Layanan Pengambilan Produk Pengadilan
Akses informasi persyaratan pengambilan Akta Cerai dan Salinan Putusan secara transparan, mudah, dan akurat.
Apa itu Status Inkracht?
Akta cerai hanya diterbitkan jika perkara telah Berkekuatan Hukum Tetap (Inkracht). Perkara inkracht terhitung 14 hari sejak putusan dibacakan (jika hadir) atau 14 hari sejak surat pemberitahuan diterima (jika tidak hadir), dan tidak ada pihak yang mengajukan upaya hukum Banding/Verzet.
Akta Cerai (Reguler)
Prosedur dan syarat pengambilan Akta Cerai yang dilakukan sendiri oleh pihak berperkara atau melalui Surat Kuasa umum.
Akta Cerai (Diwakilkan Keluarga)
Syarat khusus pengambilan Akta Cerai yang dikuasakan kepada Orangtua Kandung atau Saudara Kandung.
Salinan Putusan
Syarat pengambilan lembar Salinan Putusan resmi yang telah diputus oleh Majelis Hakim Pengadilan Agama Semarang.
Duplikat Akta Cerai
Prosedur pengajuan Surat Keterangan (Duplikat) bagi Akta Cerai yang hilang atau rusak secara fisik.
Syarat Akta Cerai Reguler
- Menyerahkan Nomor Perkara yang dimaksud.
- Memperlihatkan identitas diri asli (KTP/Surat Domisili/SIM).
- Membayar Penerimaan Negara Bukan Pajak (PNBP) di loket kasir.
Tarif PNBP: Rp 10.000,- - Jika dikuasakan kepada orang lain: Wajib menyerahkan fotokopi KTP pemberi dan penerima kuasa, foto dan Kartu Keluarga, serta Asli Surat Kuasa bermeterai Rp 10.000 yang diketahui/ditandatangani oleh Kepala Desa/Lurah setempat.
Syarat Pengambilan (Keluarga Kandung)
- Membuat Surat Kuasa yang ditandatangani oleh Pemberi dan Penerima Kuasa dengan meterai Rp 10.000.
- Menyertakan Surat Keterangan dari Kelurahan yang menyatakan bahwa penerima kuasa adalah benar orangtua kandung/saudara kandung.
- Fotokopi KTP dan Kartu Keluarga Pemberi dan Penerima Kuasa, beserta membawa KTP Asli penerima kuasa.
- Wajib Video Call dengan Pemberi Kuasa ketika proses pengambilan Akta Cerai di loket.
- Membuat Surat Pernyataan Bermaterai Rp 10.000 oleh Penerima Kuasa yang menyatakan bahwa Akta Cerai tidak akan disalahgunakan, dan bersedia mempertanggungjawabkan secara hukum apabila terjadi penyalahgunaan.
Syarat Salinan Putusan
- Menyerahkan Nomor Perkara yang dimaksud.

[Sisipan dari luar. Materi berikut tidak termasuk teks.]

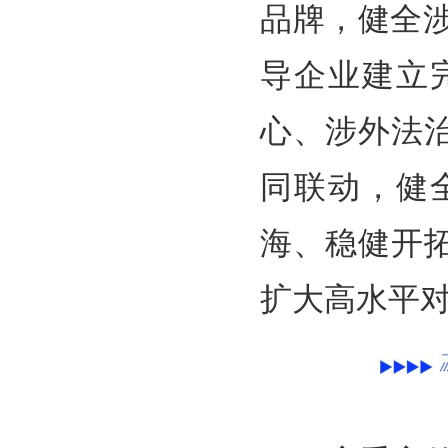
品牌，健全
导企业建立
心、涉外法
同联动，健
海、稳健开
扩大高水平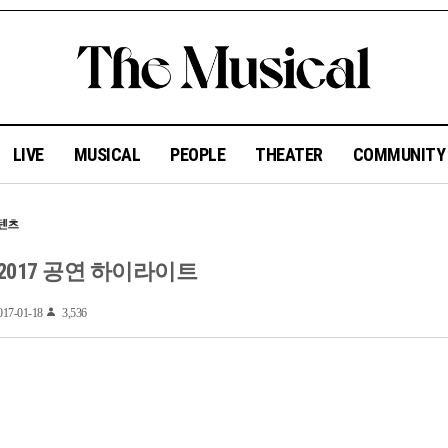
LIVE
MUSICAL
PEOPLE
THEATER
COMMUNIT
 2017 공연 하이라이트
17-01-18
3,536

- Memperlihatkan KTP Asli untuk verifikasi bahwa yang bersangkutan adalah pihak berperkara, dan menyerahkan fotokopinya.
- Membayar PNBP Biaya Salinan di loket.
Tarif PNBP: Rp 500,- per lembar
Syarat Duplikat Akta Cerai (Hilang)
- Harus mengetahui Nomor Perkara atau Nomor Akta Cerai yang hilang.
- Pengajuan permohonan dan pengambilan dokumen wajib dilakukan langsung oleh Pihak yang bersangkutan (verifikasi KTP Asli).
- Membawa Surat Keterangan Kehilangan dari Kepolisian setempat yang mencantumkan Nomor Akta Cerai dan Nomor Perkara yang hilang.
- Melampirkan fotokopi Akta Cerai lama (jika ada).
- Surat Keterangan Domisili dari Kelurahan tempat tinggal sekarang (diketahui oleh Kecamatan).
- Surat Pernyataan bermeterai Rp 10.000 yang menerangkan bahwa Akta Cerai tersebut belum pernah digunakan untuk menikah lagi.
- Surat Keterangan dari KUA dan Kelurahan yang menerangkan bahwa yang bersangkutan belum pernah menikah lagi.
- Khusus yang akan menikah lagi: Membawa Surat Keterangan dari Kelurahan yang menyatakan akan menikah dengan calon suami/istri (beserta bin/binti ejaan benar) dan nama KUA Kecamatan tempat rencana pernikahan.